Exercise tasks:
1) According to the forum thread on the TorchCodec issue, which version of the datasets library does the quickest workaround install?
2) Write the next part of the forum thread on the TorchCodec issue, picking up after its final sentence.

Text:
====================

Issue with TorchCodec when fine-tuning Whisper ASR model

junnyrong · October 21, 2025, 7:37am

Hello,

In the past I have been fine tuning the Whisper-tiny ASR model using these guides:

It was all working fine, I was able do everything locally like loading a pre-trained Whisper-tiny model and also my own dataset until recently when I updated the modules. I have been getting errors like these:

I have tried falling back and testing the samples provided by the guides and they also seem to have broke and started giving the same error. I also tried running them on Google Colab where it will crash when trying to run a cell like this:

I would like to know if anyone else is also facing the same issue and if there are any solutions for it. Thanks in advance!

John6666 · October 21, 2025, 8:37am

This error appears to stem from changes to the audio backend in the datasets library. The quickest workaround may be to install using pip install datasets==3.6.0. Additionally, if using version 4.0.0 or later, builder script-type datasets can no longer be used directly from the Hub. You will need to find and use datasets that have been converted to the standard type beforehand. If the original datasets were standard datasets, the latter issue should not be a problem.

Additionally, since Transformers underwent significant changes around version 4.49.0, if you encounter errors related to Whisper, rolling transformers back to version 4.48.3 or earlier would be the simplest workaround. Of course, rewriting for the new version is preferable… but for a temporary fix.

Your error started after upgrading to Datasets 4.x. 4.x switched audio decoding to TorchCodec, which loads FFmpeg at runtime and also requires a matching torch↔torchcodec pair. Accessing or printing an Audio column now triggers that decode path, so if FFmpeg is missing or versions don’t line up, you see the probe-and-fail chain (core7 → core6 → core5 → core4 ... Could not load torchcodec). On Windows this is more brittle, and early 4.0 notes even said Windows was not supported yet. (Hugging Face)

====================

Dataset extract:
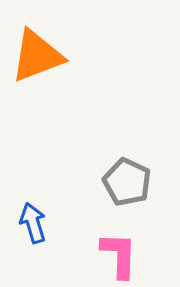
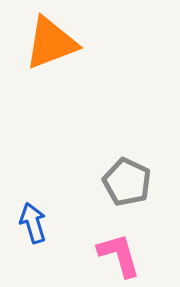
orange triangle: moved 14 px right, 13 px up
pink L-shape: rotated 18 degrees counterclockwise
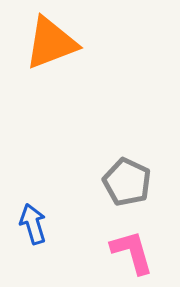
blue arrow: moved 1 px down
pink L-shape: moved 13 px right, 3 px up
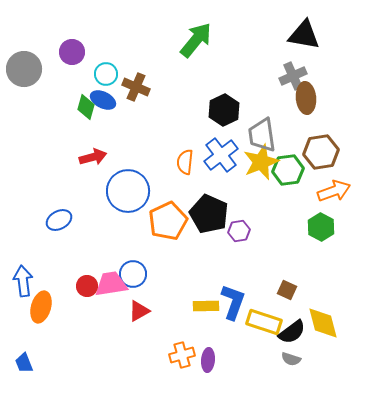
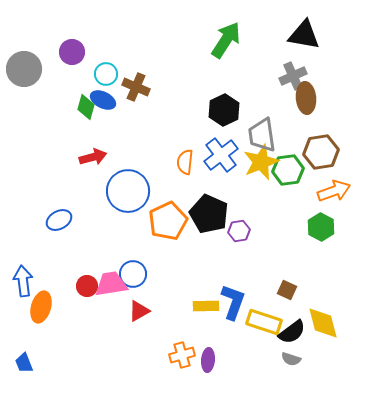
green arrow at (196, 40): moved 30 px right; rotated 6 degrees counterclockwise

====================

Responses:
1) Version 3.6.0, installed with pip install datasets==3.6.0.

2)
Why it broke now

Behavior change in Datasets 4.x: audio is decoded on access via TorchCodec + FFmpeg. Older 3.x used a different backend. Printing an example decodes it. (Hugging Face)
New runtime requirements: TorchCodec expects FFmpeg on the system and a compatible torch version. The README documents FFmpeg support and the torch↔torchcodec matrix. (GitHub)
Windows caveat: initial 4.0 release notes warned “not available for Windows yet; use datasets<4.0.” This explains why your previously working Windows setup started failing after upgrade. (GitHub)

Typical root causes

FFmpeg missing or wrong major. TorchCodec supports FFmpeg majors 4–7 on all platforms, with 8 only on macOS/Linux. Missing or mismatched DLLs yields your exact probe sequence. (GitHub)
Torch↔TorchCodec mismatch. Use the official matrix. Example: torchcodec 0.7 ↔ torch 2.8; 0.8 ↔ 2.9. (GitHub)
Fresh 4.0 regressions. Multiple reports show 3.x works then 4.x fails until TorchCodec+FFmpeg are added and versions pinned. (GitHub)

Fixes and workarounds

Pick one path. Keep it pinned.

A) Fastest unblock on Windows

# Downgrade Datasets to pre-TorchCodec behavior
pip install "datasets<4.0.0"  # release notes flagged Windows not ready
# https://github.com/huggingface/datasets/releases/tag/4.0.0

(GitHub)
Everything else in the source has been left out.